Christmas Trees & Wreaths

A big enough dose of that pine-fresh scent could send even the least-sensitive among us into a sneezing fit, but that’s not the worst of it: Doctors warn that live trees can play host to mold. After a week or two, spores could float through the home enough to cause rashes, watery eyes, and other allergic reactions. In fact, one research team found that mold spore counts could reach five times the typically acceptable level within two weeks.

Dusty Decorations

Tucked away in closets, attics, and basements for 11-plus months out of the year, holiday decorations can collect plenty of crud during their off-season.

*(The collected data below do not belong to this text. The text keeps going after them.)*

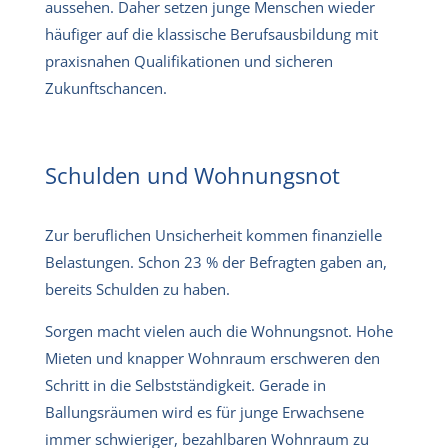
aussehen. Daher setzen junge Menschen wieder
häufiger auf die klassische Berufsausbildung mit
praxisnahen Qualifikationen und sicheren
Zukunftschancen.
Schulden und Wohnungsnot
Zur beruflichen Unsicherheit kommen finanzielle
Belastungen. Schon 23 % der Befragten gaben an,
bereits Schulden zu haben.
Sorgen macht vielen auch die Wohnungsnot. Hohe
Mieten und knapper Wohnraum erschweren den
Schritt in die Selbstständigkeit. Gerade in
Ballungsräumen wird es für junge Erwachsene
immer schwieriger, bezahlbaren Wohnraum zu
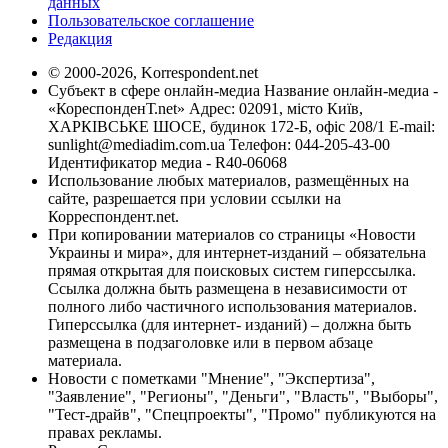
данных
Пользовательское соглашение
Редакция
© 2000-2026, Korrespondent.net
Субъект в сфере онлайн-медиа Название онлайн-медиа -
«КореспонденТ.net» Адрес: 02091, місто Київ,
ХАРКІВСЬКЕ ШОСЕ, будинок 172-Б, офіс 208/1 E-mail:
sunlight@mediadim.com.ua
Телефон: 044-205-43-00
Идентификатор медиа - R40-06068
Использование любых материалов, размещённых на
сайте, разрешается при условии ссылки на
Корреспондент.net.
При копировании материалов со страницы «Новости
Украины и мира», для интернет-изданий – обязательна
прямая открытая для поисковых систем гиперссылка.
Ссылка должна быть размещена в независимости от
полного либо частичного использования материалов.
Гиперссылка (для интернет- изданий) – должна быть
размещена в подзаголовке или в первом абзаце
материала.
Новости с пометками "Мнение", "Экспертиза",
"Заявление", "Регионы", "Деньги", "Власть", "Выборы",
"Тест-драйв", "Спецпроекты", "Промо" публикуются на
правах рекламы.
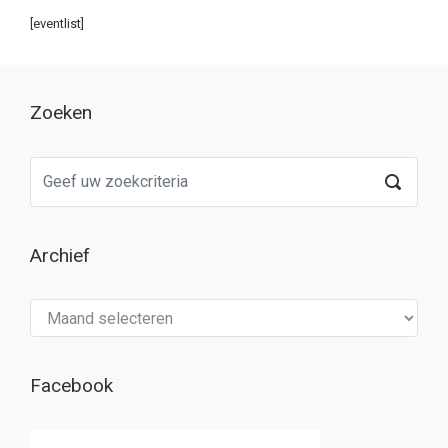
[eventlist]
Zoeken
Archief
Archief
Facebook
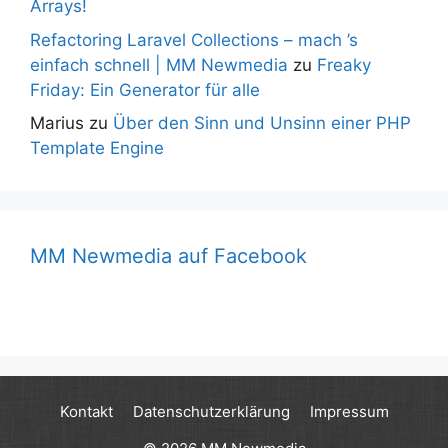
Arrays!
Refactoring Laravel Collections – mach ’s
einfach schnell | MM Newmedia
zu
Freaky
Friday: Ein Generator für alle
Marius
zu
Über den Sinn und Unsinn einer PHP
Template Engine
MM Newmedia auf Facebook
Kontakt
Datenschutzerklärung
Impressum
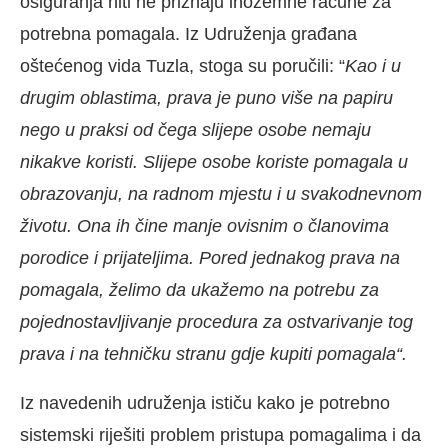
osiguranja niti ne priznaju inozemne račune za
potrebna pomagala. Iz Udruženja građana
oštećenog vida Tuzla, stoga su poručili: “
Kao i u
drugim oblastima, prava je puno više na papiru
nego u praksi od čega slijepe osobe nemaju
nikakve koristi. Slijepe osobe koriste pomagala u
obrazovanju, na radnom mjestu i u svakodnevnom
životu. Ona ih čine manje ovisnim o članovima
porodice i prijateljima.
Pored jednakog prava na
pomagala, želimo da ukažemo na potrebu za
pojednostavljivanje procedura za ostvarivanje tog
prava i na tehničku stranu gdje kupiti pomagala“.
Iz navedenih udruženja ističu kako je potrebno
sistemski riješiti problem pristupa pomagalima i da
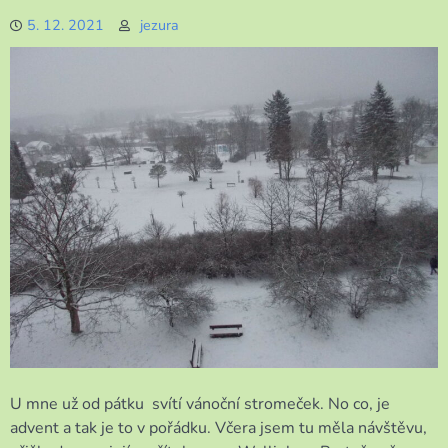
po
5. 12. 2021
jezura
delší
době
píši
U mne už od pátku svítí vánoční stromeček. No co, je
advent a tak je to v pořádku. Včera jsem tu měla návštěvu,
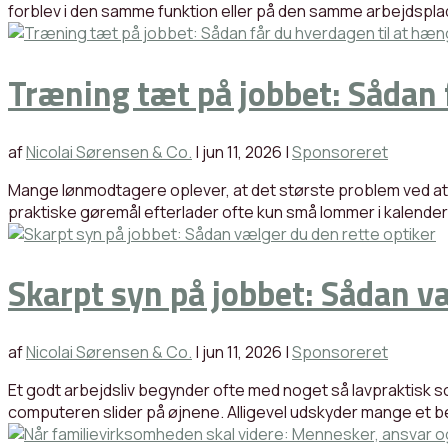
forblev i den samme funktion eller på den samme arbejdsplad
Træning tæt på jobbet: Sådan
af
Nicolai Sørensen & Co.
|
jun 11, 2026
|
Sponsoreret
Mange lønmodtagere oplever, at det største problem ved at k
praktiske gøremål efterlader ofte kun små lommer i kalenderen
Skarpt syn på jobbet: Sådan v
af
Nicolai Sørensen & Co.
|
jun 11, 2026
|
Sponsoreret
Et godt arbejdsliv begynder ofte med noget så lavpraktisk so
computeren slider på øjnene. Alligevel udskyder mange et bes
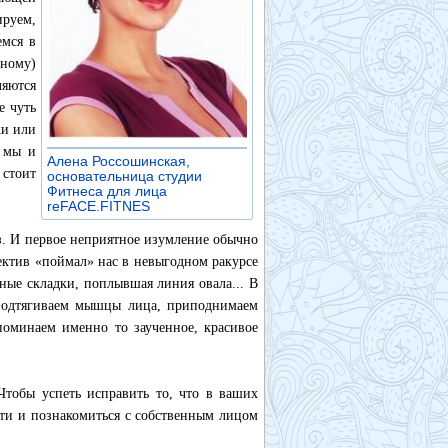
ируем,
емся в
ному)
яются
е чуть
ки или
- мы и
Алена Россошинская,
стоит
основательница студии
Фитнеса для лица
reFACE.FITNES
»
. И первое неприятное изумление обычно
ектив «поймал» нас в невыгодном ракурсе
ные складки, поплывшая линия овала... В
 подтягиваем мышцы лица, приподнимаем
поминаем именно то заученное, красивое
Чтобы успеть исправить то, что в ваших
сти и познакомиться с собственным лицом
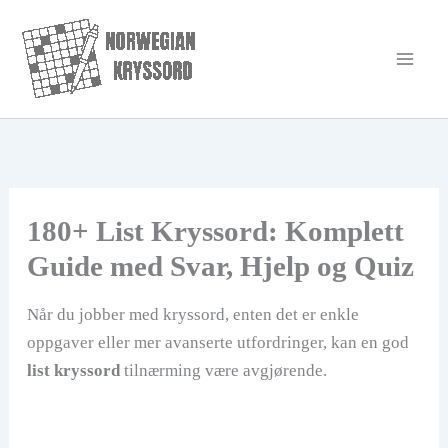
Hopp
rett
til
innholdet
180+ List Kryssord: Komplett
Guide med Svar, Hjelp og Quiz
Når du jobber med kryssord, enten det er enkle
oppgaver eller mer avanserte utfordringer, kan en god
list kryssord
tilnærming være avgjørende.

If not packed in an airtight container, ornaments and other festive decor can develop mold. And no matter what, every item deserves a good dusting before getting situated into its festive spot in the home.


These vibrant red plants scream holiday, but they also bring a dose of pollen along for the ride. As the potted plants flower, they release pollen into your home, which can easily trigger allergies and asthma. Sidenote: Poinsettia plants come from the same family as rubber trees, so anyone with a latex allergy should avoid touching them, especially their sap.

As with any allergen or pollutant, the best offense is a good defense. Being aware of what could be causing seasonal sniffles is the first step, but proper ventilation and air purification can trim the triggers, so you can enjoy your tree.